Comments (2)

  • Catherine Joynson   

    Thanks for your thoughtful comments Hilary.

    In our project we found that the problem was often one of misperceptions. The research funders (who have a lot of influence here) were interested in the kind of wider impact you talk about, and are strongly supportive of assessing research on a wide range of merits (and definitely not on what journal published the work). But this message was not getting through to researchers, who still thought it was all about journal impact factors and economic impact. Since then the funders continue to go in the right direction (e.g. in REF2021 the definition of impact will be 'deepened and broadened') - the challenge will be communicating this to the research community.

  • Hilary Sutcliffe   

    Agree with your broader point about consideration of the negative effects of current research culture and incentives being more important than research integrity. To an outsider with almost 15 years working (as a civil society organisation) with academics in various areas of intersection around technology and responsibility, the perverse incentives and aggressive culture are quite bewildering. Align this to the intense pressure to engage society, prove impact etc etc and there is no wonder academics are stressed, stretched and leaving the area.

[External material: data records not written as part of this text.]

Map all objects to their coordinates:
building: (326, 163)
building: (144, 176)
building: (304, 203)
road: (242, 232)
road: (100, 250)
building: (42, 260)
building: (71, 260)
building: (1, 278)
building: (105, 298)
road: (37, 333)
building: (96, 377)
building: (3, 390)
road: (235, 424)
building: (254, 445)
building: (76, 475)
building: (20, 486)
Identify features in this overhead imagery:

    Furthermore, I was on the oversight group of the recently published Quantum Tech Public Dialogue and one of its findings was that participants had assumed that 'societal implications' both positive and negative, were considered as the standard by academic researchers using public money, which underpinned their high level of trust in this group. They were very surprised when researchers admitted that it wasn't.

    Participants felt strongly that wider public interest should be considered as standard in the development of QTs as well as company profit. Our analysis of previous public dialogues shows also this aspect is critical to public trust in research across tech.

    I was disappointed also to discover what a narrow interpretation of 'impact' academics had to focus on. I, and many others, would like to see how this could be broadened and considerations of societal benefit, implications and involvement better embedded into the rationale and incentives for research, particularly in my area of science and technology.